What is being asked:
The lines to repeat are those below from the one containing "x Renanthera |" down to the one containing "x Doritis |", both included; reproduce them exactly and nothing else.

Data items
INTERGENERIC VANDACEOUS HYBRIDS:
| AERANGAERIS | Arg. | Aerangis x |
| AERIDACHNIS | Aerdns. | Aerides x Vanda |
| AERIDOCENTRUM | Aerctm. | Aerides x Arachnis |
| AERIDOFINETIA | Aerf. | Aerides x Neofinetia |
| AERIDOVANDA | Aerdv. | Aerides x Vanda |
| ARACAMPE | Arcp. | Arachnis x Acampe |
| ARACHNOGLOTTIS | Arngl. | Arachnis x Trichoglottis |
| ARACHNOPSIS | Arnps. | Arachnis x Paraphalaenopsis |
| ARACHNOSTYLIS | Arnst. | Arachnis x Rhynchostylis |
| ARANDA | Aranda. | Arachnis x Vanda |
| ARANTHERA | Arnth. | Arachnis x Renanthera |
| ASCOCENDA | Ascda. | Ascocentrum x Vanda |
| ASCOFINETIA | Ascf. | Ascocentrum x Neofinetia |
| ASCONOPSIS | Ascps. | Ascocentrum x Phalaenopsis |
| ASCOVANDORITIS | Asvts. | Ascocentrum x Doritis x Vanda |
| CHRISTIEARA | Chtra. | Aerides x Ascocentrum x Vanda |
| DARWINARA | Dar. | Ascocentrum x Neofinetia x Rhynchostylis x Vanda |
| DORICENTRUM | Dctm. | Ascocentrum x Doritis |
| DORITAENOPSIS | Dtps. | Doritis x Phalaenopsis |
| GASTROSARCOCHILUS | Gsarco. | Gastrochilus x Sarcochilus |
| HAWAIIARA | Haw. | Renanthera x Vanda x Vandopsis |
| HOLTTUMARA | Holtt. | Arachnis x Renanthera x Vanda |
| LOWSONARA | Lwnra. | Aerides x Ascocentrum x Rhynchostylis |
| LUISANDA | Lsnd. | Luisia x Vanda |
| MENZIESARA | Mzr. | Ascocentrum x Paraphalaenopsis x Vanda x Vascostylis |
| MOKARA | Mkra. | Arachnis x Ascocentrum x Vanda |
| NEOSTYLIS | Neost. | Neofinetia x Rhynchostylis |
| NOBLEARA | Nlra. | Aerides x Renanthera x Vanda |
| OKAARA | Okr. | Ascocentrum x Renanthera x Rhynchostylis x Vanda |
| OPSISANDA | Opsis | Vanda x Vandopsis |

==

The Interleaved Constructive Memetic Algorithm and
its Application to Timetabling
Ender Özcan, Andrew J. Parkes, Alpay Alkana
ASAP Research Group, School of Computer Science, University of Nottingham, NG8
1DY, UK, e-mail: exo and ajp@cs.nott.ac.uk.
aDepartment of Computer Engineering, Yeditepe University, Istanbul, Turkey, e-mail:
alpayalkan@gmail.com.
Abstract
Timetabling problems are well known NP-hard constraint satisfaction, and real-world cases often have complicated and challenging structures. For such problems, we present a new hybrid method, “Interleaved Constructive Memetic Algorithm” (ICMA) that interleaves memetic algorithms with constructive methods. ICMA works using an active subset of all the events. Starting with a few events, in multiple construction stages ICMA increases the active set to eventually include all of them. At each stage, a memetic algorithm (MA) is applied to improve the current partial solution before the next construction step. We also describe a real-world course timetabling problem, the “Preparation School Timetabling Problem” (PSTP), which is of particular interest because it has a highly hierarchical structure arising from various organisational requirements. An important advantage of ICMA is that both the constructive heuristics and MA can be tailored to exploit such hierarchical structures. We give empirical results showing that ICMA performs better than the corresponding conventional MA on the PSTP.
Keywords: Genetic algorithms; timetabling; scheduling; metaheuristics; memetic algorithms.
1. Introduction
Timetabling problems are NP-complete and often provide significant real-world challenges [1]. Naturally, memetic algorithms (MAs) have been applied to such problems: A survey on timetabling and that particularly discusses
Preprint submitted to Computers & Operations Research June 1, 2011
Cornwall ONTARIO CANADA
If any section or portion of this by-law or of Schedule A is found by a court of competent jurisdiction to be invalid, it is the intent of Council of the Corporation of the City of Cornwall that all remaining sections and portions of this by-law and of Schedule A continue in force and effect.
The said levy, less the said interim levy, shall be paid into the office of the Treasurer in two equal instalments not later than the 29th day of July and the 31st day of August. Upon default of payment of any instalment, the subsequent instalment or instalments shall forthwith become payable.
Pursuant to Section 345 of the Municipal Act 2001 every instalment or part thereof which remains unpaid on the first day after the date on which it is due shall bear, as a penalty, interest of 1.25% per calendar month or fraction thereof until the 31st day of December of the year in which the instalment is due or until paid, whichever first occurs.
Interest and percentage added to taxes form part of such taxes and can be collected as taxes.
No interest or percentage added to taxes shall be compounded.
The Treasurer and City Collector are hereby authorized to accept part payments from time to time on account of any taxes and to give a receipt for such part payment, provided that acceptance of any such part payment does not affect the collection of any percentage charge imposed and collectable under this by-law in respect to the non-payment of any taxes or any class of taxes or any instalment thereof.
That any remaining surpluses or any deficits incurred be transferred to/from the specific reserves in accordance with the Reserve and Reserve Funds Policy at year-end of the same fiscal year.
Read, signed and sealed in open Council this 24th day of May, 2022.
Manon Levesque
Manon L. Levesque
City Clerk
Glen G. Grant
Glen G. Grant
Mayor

Result of this task:
| ARANTHERA | Arnth. | Arachnis x Renanthera |
| ASCOCENDA | Ascda. | Ascocentrum x Vanda |
| ASCOFINETIA | Ascf. | Ascocentrum x Neofinetia |
| ASCONOPSIS | Ascps. | Ascocentrum x Phalaenopsis |
| ASCOVANDORITIS | Asvts. | Ascocentrum x Doritis x Vanda |
| CHRISTIEARA | Chtra. | Aerides x Ascocentrum x Vanda |
| DARWINARA | Dar. | Ascocentrum x Neofinetia x Rhynchostylis x Vanda |
| DORICENTRUM | Dctm. | Ascocentrum x Doritis |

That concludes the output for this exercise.